What is expected
Locate the line containing "left shoulder: (1074, 935)" in the material below; repeat it and every line after it, exactly as written.

Dataset extract
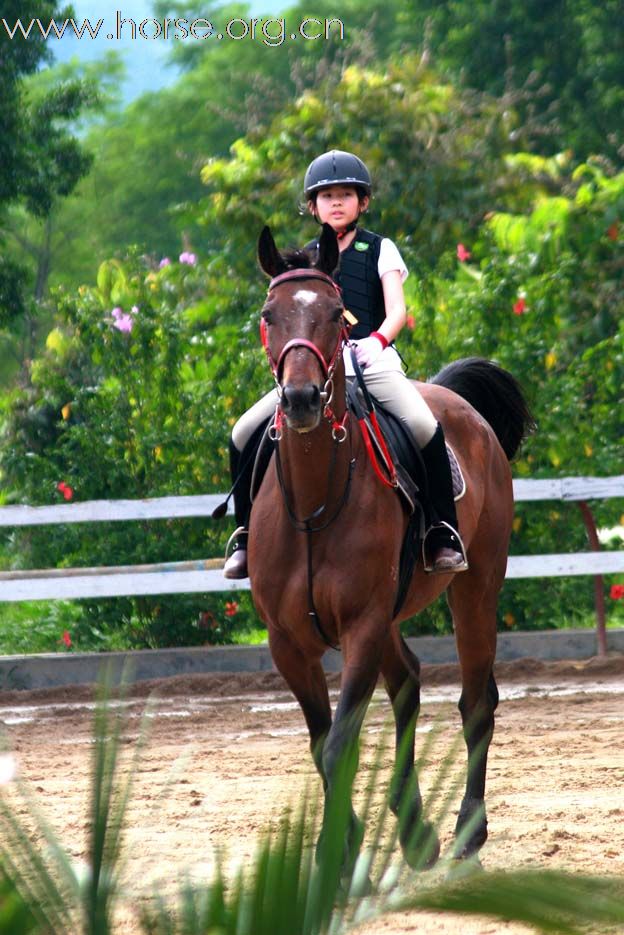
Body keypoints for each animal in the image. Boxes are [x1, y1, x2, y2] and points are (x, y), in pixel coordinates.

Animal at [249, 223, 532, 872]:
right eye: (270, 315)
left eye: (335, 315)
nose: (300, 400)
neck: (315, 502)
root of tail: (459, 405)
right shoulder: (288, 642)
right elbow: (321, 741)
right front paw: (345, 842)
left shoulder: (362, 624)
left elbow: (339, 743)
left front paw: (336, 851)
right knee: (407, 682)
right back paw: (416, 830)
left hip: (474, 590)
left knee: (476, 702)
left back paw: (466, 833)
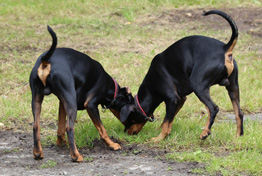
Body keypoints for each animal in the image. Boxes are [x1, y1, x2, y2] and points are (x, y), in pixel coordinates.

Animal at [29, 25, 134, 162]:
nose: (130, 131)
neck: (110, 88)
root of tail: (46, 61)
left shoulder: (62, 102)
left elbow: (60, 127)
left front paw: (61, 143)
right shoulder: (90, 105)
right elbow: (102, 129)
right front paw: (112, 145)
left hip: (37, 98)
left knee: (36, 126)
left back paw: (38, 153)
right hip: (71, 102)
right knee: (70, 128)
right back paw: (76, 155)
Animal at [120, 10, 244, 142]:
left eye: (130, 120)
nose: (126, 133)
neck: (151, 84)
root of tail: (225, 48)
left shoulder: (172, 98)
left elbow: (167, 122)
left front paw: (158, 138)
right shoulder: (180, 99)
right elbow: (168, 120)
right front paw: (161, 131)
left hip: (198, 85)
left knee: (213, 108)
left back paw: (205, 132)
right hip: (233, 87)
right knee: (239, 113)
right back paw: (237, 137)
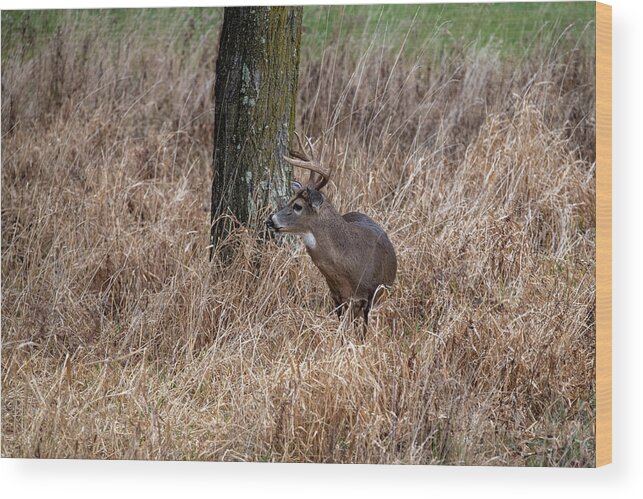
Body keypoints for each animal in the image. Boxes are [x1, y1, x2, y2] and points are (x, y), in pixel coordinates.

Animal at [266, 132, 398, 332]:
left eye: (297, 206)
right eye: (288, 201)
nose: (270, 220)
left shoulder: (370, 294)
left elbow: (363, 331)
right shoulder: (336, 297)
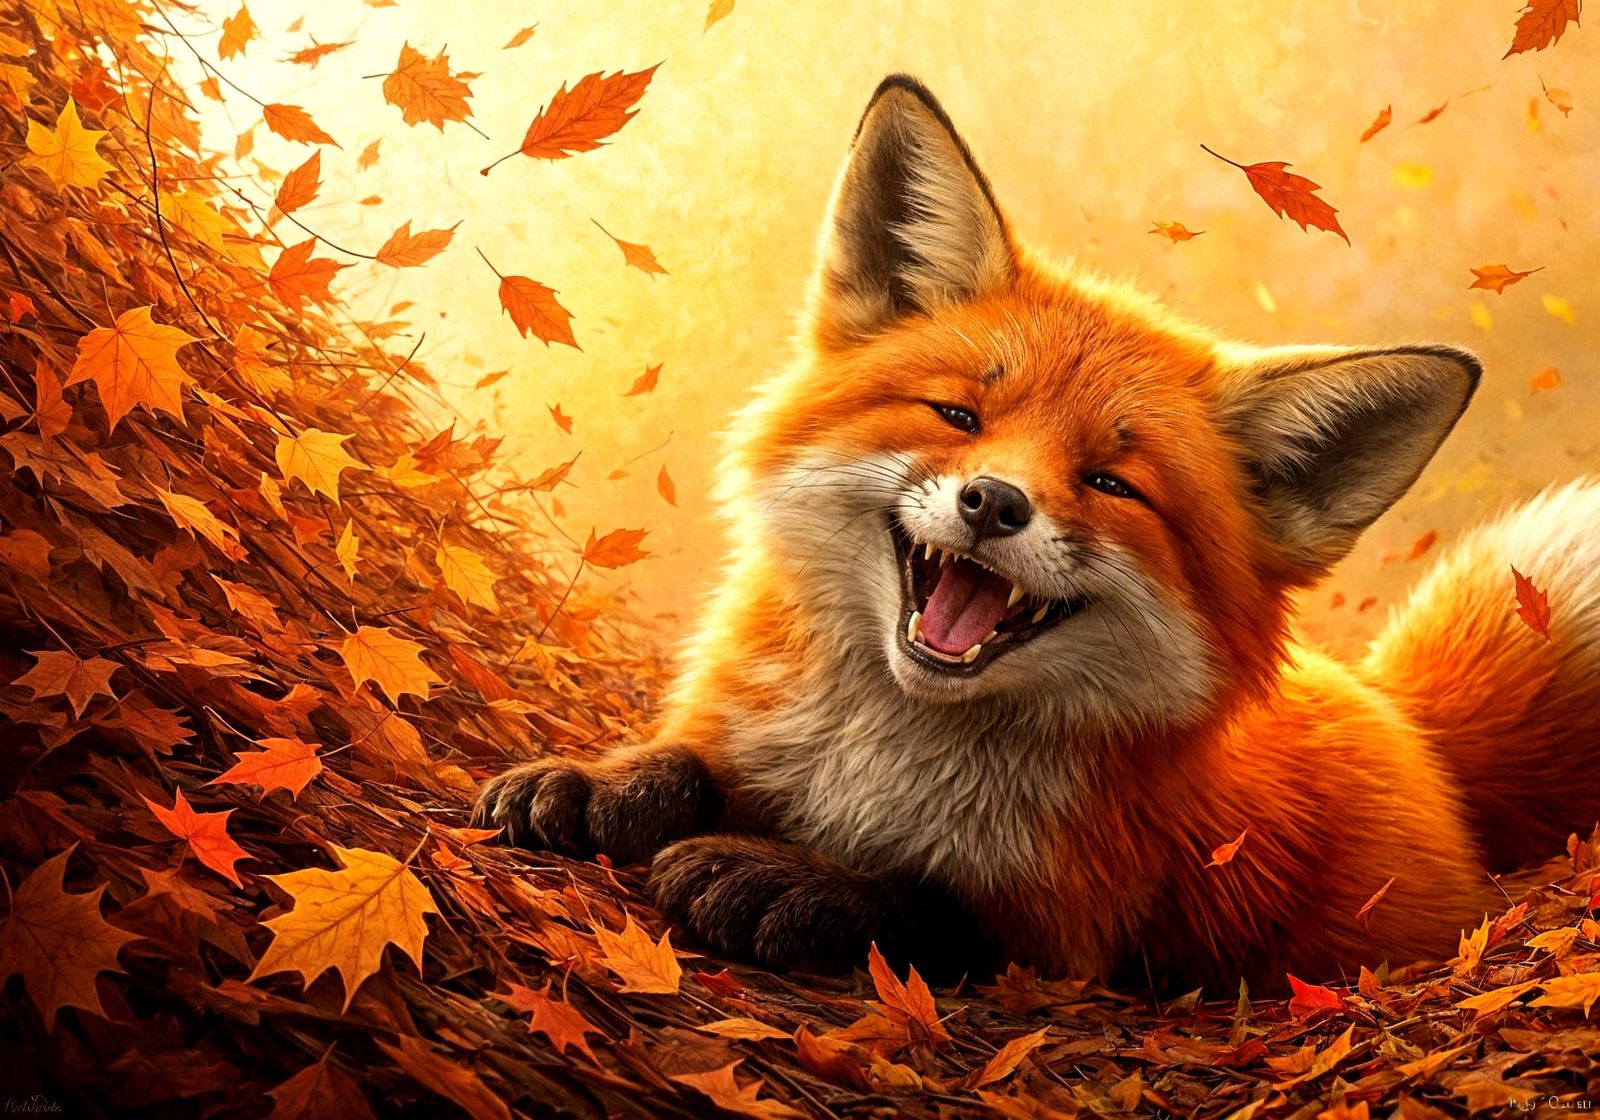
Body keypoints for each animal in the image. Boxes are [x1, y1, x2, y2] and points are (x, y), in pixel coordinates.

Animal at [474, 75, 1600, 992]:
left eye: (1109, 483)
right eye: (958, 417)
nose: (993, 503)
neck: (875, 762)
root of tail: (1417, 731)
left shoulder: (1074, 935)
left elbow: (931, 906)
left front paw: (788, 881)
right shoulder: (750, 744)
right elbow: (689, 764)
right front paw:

Answer space
left shoulder: (1074, 935)
left elbow: (931, 906)
left front paw: (788, 881)
right shoulder: (750, 744)
right elbow: (689, 764)
right front paw:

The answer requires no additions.